Originally, I planned to make a fancy case for the pi-camera-LEDs setup, which I could just screw into the wall and plug in. I ended up having neither the materials nor the time, so I just affixed everything in place on the crib using blue tack. When the baby was old enough to reach up to the camera, I taped everything to a board, and placed the board on the shelf - still in sight, but out of reach.

original setup

Probably not super safe

new setup

No, it's not pretty, but it works very well

The software side was even easier. Raspberry pi fans will know about motion, which is the go-to camera program for the pi. It's named after its flagship feature, which is hooking into a connected camera, and taking photos when it detects motion (above a certain threshold). This makes it an ideal homemade security system, but it's also a generic camera program. It can take pictures and/or videos at any available resolution, on a schedule, and with a variety of settings. You can play around with the configuration, but these are the particular lines that I modified for my needs:

  • daemon on - This keeps the program running in the background all the time.
  • width 480 - I defined the height and width of the video (photos) to be rather small, to save on processing power and bandwidth; but the camera on the raspberry pi has a very high resolution.
  • height 640
  • framerate 20 - This is to make the video fluid, rather than choppy (like an old-school security camera).
  • stream_port 8081 - Defines the port to access the video feed.
  • stream_maxrate 24 - It appears that the framerate of the feed is defined by the minimum of this and framerate, but I'm not sure about that.
  • stream_localhost off - Turning this off lets me access the feed from another device (in the same network).

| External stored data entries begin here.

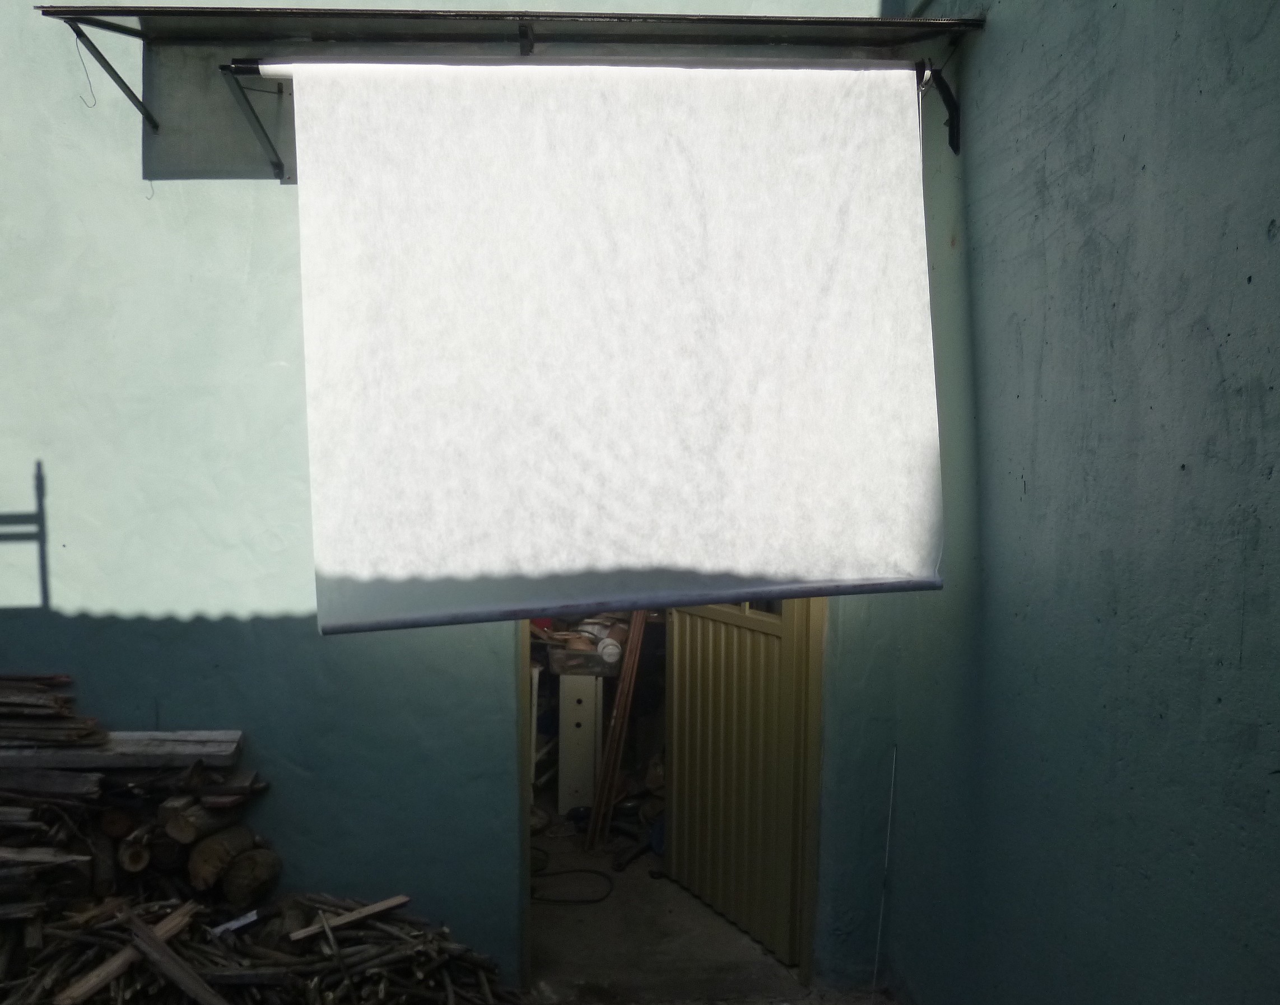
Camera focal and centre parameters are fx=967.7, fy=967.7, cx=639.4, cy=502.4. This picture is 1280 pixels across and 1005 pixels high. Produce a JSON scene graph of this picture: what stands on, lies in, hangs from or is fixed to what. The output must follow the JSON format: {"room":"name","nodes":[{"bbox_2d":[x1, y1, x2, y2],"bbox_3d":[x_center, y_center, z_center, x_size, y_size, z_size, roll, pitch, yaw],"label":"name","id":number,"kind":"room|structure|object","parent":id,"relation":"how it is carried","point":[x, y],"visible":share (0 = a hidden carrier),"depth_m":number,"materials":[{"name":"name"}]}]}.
{"room":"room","nodes":[
{"label":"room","id":0,"kind":"room"},
{"bbox_2d":[0,0,946,996],"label":"back wall","id":1,"kind":"structure","parent":0,"point":[290,621],"depth_m":3.02,"materials":[{"name":"teal paint"}]},
{"bbox_2d":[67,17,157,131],"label":"bracket","id":2,"kind":"object","parent":1,"relation":"attached to","point":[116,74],"visible":0.95,"depth_m":2.80,"materials":[{"name":"metal"}]},
{"bbox_2d":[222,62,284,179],"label":"bracket","id":3,"kind":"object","parent":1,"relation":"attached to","point":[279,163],"visible":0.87,"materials":[{"name":"black metal"}]},
{"bbox_2d":[24,3,984,160],"bbox_3d":[-0.300,-1.203,2.784,2.792,0.419,0.604,0,2,-2],"label":"awning","id":4,"kind":"object","parent":1,"relation":"attached to","point":[55,12],"visible":0.81,"depth_m":2.75,"materials":[{"name":"metal"}]},
{"bbox_2d":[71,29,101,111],"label":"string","id":5,"kind":"object","parent":4,"relation":"hanging from","point":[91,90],"visible":0.92,"depth_m":2.72,"materials":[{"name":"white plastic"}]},
{"bbox_2d":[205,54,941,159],"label":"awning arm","id":6,"kind":"object","parent":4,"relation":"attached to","point":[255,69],"visible":0.63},
{"bbox_2d":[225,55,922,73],"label":"rod","id":7,"kind":"object","parent":4,"relation":"attached to","point":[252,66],"visible":0.67,"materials":[{"name":"metal"}]},
{"bbox_2d":[273,59,947,632],"bbox_3d":[-0.063,-0.437,2.565,1.793,1.507,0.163,0,2,-2],"label":"roller blind","id":8,"kind":"object","parent":4,"relation":"hanging from","point":[893,147],"visible":0.98,"depth_m":2.54,"materials":[{"name":"white fabric"}]},
{"bbox_2d":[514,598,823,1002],"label":"door frame","id":9,"kind":"structure","parent":1,"relation":"in","point":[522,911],"depth_m":3.13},
{"bbox_2d":[662,597,820,968],"bbox_3d":[0.339,0.521,3.625,0.134,2.149,0.868,-1,3,-27],"label":"metal door","id":10,"kind":"structure","parent":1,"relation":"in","point":[675,637],"depth_m":3.56,"materials":[{"name":"yellow metal"}]},
{"bbox_2d":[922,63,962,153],"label":"bracket","id":11,"kind":"object","parent":1,"relation":"attached to","point":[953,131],"visible":0.81,"depth_m":2.82,"materials":[{"name":"black metal"}]},
{"bbox_2d":[524,816,812,1004],"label":"concrete floor","id":12,"kind":"structure","parent":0,"point":[609,900],"depth_m":3.57,"materials":[{"name":"grey concrete"}]},
{"bbox_2d":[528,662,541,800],"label":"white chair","id":13,"kind":"object","parent":12,"relation":"on","point":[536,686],"visible":0.25,"depth_m":4.63,"materials":[{"name":"white"}]},
{"bbox_2d":[529,855,616,905],"bbox_3d":[-0.318,1.562,4.001,0.430,0.049,0.359,0,2,-2],"label":"cable","id":14,"kind":"object","parent":12,"relation":"on","point":[599,900],"visible":0.74,"depth_m":3.95,"materials":[{"name":"black plastic"}]},
{"bbox_2d":[557,669,603,816],"bbox_3d":[-0.290,1.161,4.800,0.205,0.732,0.391,0,2,-2],"label":"white cabinet","id":15,"kind":"object","parent":12,"relation":"on","point":[561,803],"visible":0.75,"depth_m":4.62,"materials":[{"name":"white"}]},
{"bbox_2d":[550,645,617,675],"bbox_3d":[-0.247,0.743,4.598,0.320,0.094,0.241,0,2,-2],"label":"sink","id":16,"kind":"object","parent":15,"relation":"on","point":[596,662],"visible":0.81,"depth_m":4.50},
{"bbox_2d":[596,636,621,663],"bbox_3d":[-0.142,0.697,4.557,0.117,0.103,0.102,0,2,-2],"label":"white cup","id":17,"kind":"object","parent":16,"relation":"on","point":[609,651],"visible":0.94,"depth_m":4.52,"materials":[{"name":"white plastic"}]},
{"bbox_2d":[583,610,647,855],"bbox_3d":[-0.109,0.931,4.418,0.181,1.288,0.290,0,2,-2],"label":"wooden plank","id":18,"kind":"object","parent":12,"relation":"on","point":[626,678],"visible":0.86,"depth_m":4.36,"materials":[{"name":"brown wood"}]},
{"bbox_2d":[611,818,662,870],"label":"tool","id":19,"kind":"object","parent":12,"relation":"on","point":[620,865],"visible":0.63,"depth_m":4.23,"materials":[{"name":"blue"}]},
{"bbox_2d":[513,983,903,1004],"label":"ground","id":20,"kind":"structure","parent":0,"point":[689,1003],"depth_m":3.14,"materials":[{"name":"grey concrete"}]},
{"bbox_2d":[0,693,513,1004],"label":"firewood pile","id":21,"kind":"object","parent":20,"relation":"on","point":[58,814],"visible":0.77,"depth_m":2.67,"materials":[{"name":"brown wood"}]},
{"bbox_2d":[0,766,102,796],"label":"wooden plank","id":22,"kind":"object","parent":21,"relation":"on","point":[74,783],"visible":0.97,"depth_m":2.69,"materials":[{"name":"wood"}]},
{"bbox_2d":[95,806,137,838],"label":"log","id":23,"kind":"object","parent":21,"relation":"in","point":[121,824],"visible":0.93,"depth_m":2.76,"materials":[{"name":"brown wood"}]},
{"bbox_2d":[0,729,244,771],"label":"wooden plank","id":24,"kind":"object","parent":21,"relation":"on","point":[184,746],"visible":0.9,"depth_m":2.83,"materials":[{"name":"wood"}]},
{"bbox_2d":[0,672,106,746],"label":"pile","id":25,"kind":"object","parent":24,"relation":"on","point":[55,699],"visible":0.98,"depth_m":2.81,"materials":[{"name":"brown wood"}]},
{"bbox_2d":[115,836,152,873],"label":"log","id":26,"kind":"object","parent":21,"relation":"in","point":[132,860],"visible":0.94,"depth_m":2.73,"materials":[{"name":"brown wood"}]},
{"bbox_2d":[54,900,215,1004],"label":"wooden plank","id":27,"kind":"object","parent":21,"relation":"on","point":[173,930],"visible":0.96,"depth_m":2.46,"materials":[{"name":"brown wood"}]},
{"bbox_2d":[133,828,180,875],"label":"log","id":28,"kind":"object","parent":21,"relation":"on","point":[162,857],"visible":0.89,"depth_m":2.75,"materials":[{"name":"brown wood"}]},
{"bbox_2d":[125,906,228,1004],"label":"wooden plank","id":29,"kind":"object","parent":21,"relation":"on","point":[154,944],"visible":0.99,"depth_m":2.46,"materials":[{"name":"brown wood"}]},
{"bbox_2d":[163,796,244,845],"bbox_3d":[-1.283,0.919,2.814,0.111,0.106,0.199,1,3,17],"label":"log","id":30,"kind":"object","parent":21,"relation":"on","point":[186,835],"visible":0.92,"depth_m":2.75,"materials":[{"name":"brown wood"}]},
{"bbox_2d":[184,826,256,895],"bbox_3d":[-1.243,1.043,2.852,0.134,0.155,0.203,1,3,14],"label":"log","id":31,"kind":"object","parent":21,"relation":"on","point":[217,860],"visible":0.97,"depth_m":2.79,"materials":[{"name":"brown wood"}]},
{"bbox_2d":[211,908,259,935],"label":"wood piece","id":32,"kind":"object","parent":21,"relation":"on","point":[249,919],"visible":0.81,"depth_m":2.74,"materials":[{"name":"white"}]},
{"bbox_2d":[220,847,281,911],"bbox_3d":[-1.156,1.109,2.870,0.138,0.159,0.189,0,2,-2],"label":"log","id":33,"kind":"object","parent":21,"relation":"on","point":[227,887],"visible":0.99,"depth_m":2.81,"materials":[{"name":"brown wood"}]},
{"bbox_2d":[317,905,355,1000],"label":"stick","id":34,"kind":"object","parent":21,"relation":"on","point":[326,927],"visible":0.99,"depth_m":2.58,"materials":[{"name":"brown wood"}]},
{"bbox_2d":[287,894,410,942],"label":"wooden plank","id":35,"kind":"object","parent":21,"relation":"on","point":[367,911],"visible":0.98,"depth_m":2.72,"materials":[{"name":"brown wood"}]},
{"bbox_2d":[867,0,1279,1004],"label":"right wall","id":36,"kind":"structure","parent":0,"point":[1272,594],"depth_m":1.94,"materials":[{"name":"paint"}]},
{"bbox_2d":[870,747,896,1001],"bbox_3d":[0.783,1.210,3.099,0.019,0.843,0.014,-1,2,-13],"label":"rod","id":37,"kind":"object","parent":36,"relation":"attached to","point":[883,906],"visible":0.98,"depth_m":3.10,"materials":[{"name":"white"}]}
]}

Those last three are the most interesting. Motion has a built-in webserver and can stream photos to your device through a browser. You have to know the IP address of the pi, but then you can go to http://192.168.0.104:8081 (for example), and you see an image! More than just an image, in fact, you see 20 images per second (depending on the framerate you set), which is essentially a live video feed. I don't open this port to the public in my router, but if I wanted to watch from outside my network, I can set up an ssh tunnel through another device that is exposed, and it works just as well as if I were in the next room.

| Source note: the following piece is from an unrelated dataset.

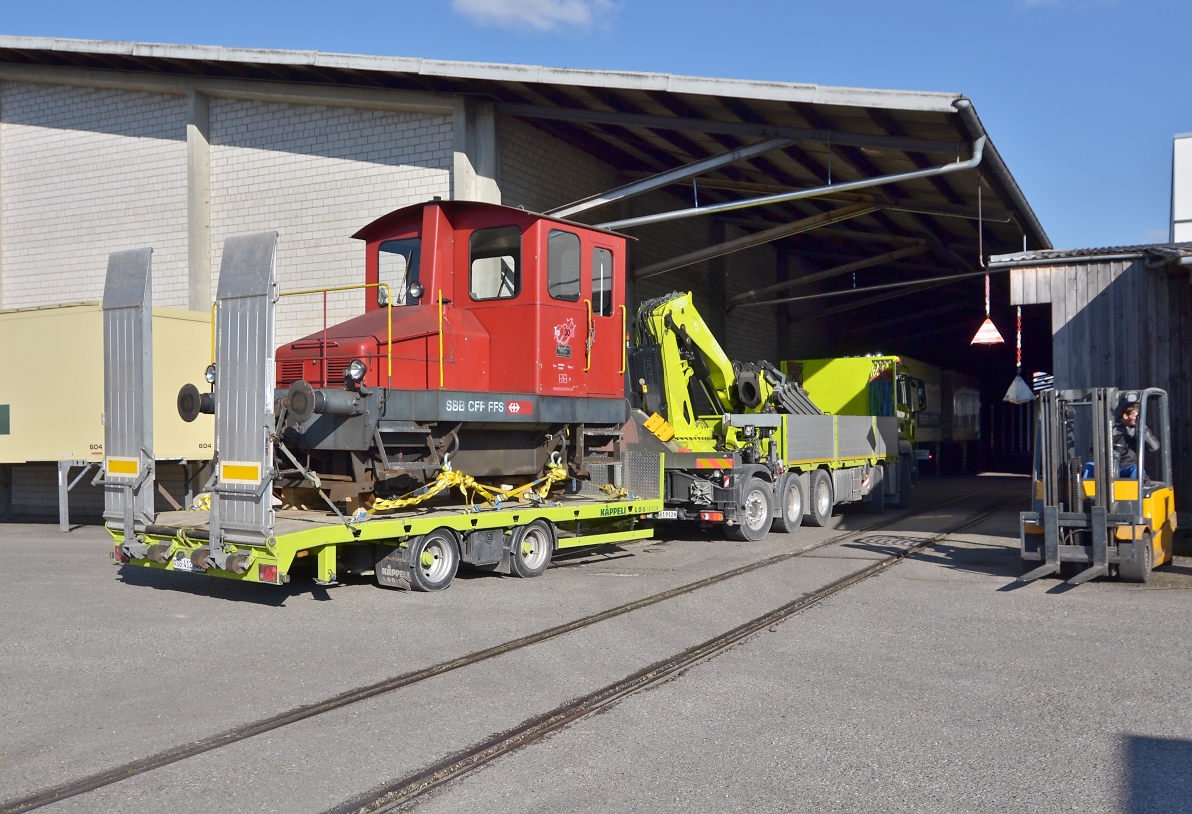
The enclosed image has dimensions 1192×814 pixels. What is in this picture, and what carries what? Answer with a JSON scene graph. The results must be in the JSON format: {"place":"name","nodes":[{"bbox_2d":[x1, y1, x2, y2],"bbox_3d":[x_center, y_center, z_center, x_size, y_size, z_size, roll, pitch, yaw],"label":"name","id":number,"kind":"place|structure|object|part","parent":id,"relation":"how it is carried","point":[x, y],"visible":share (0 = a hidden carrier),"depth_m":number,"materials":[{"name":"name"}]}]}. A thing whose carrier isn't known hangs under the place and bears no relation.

Lastly, just like the laptop, the raspberry pi gives off light through its LEDs. A single LED can be especially distracting to a baby trying to sleep, more so if it's blinking intermittently. A dark piece of tape can take care of it, but I can also turn this off programmatically by piping a 1 to /sys/class/leds/led0/brightness. (For some reason, sending a 1 turns the LED off, whereas sending a 0 turns it on. It may have something to do with the resistor that it's attached to, but I honestly don't know.)

Conclusion

As our baby gets older, the need for our baby monitor will go down - until the next baby gets sleep trained, at least. It has worked pretty well. If I were to improve upon it (which I might do), I will add more IR LEDs (I just have to figure out how to hook up more elements to the circuit), and finish the case that I originally planned to make. In the meantime, our little one is sleeping well - which gives the greatest satisfaction of all.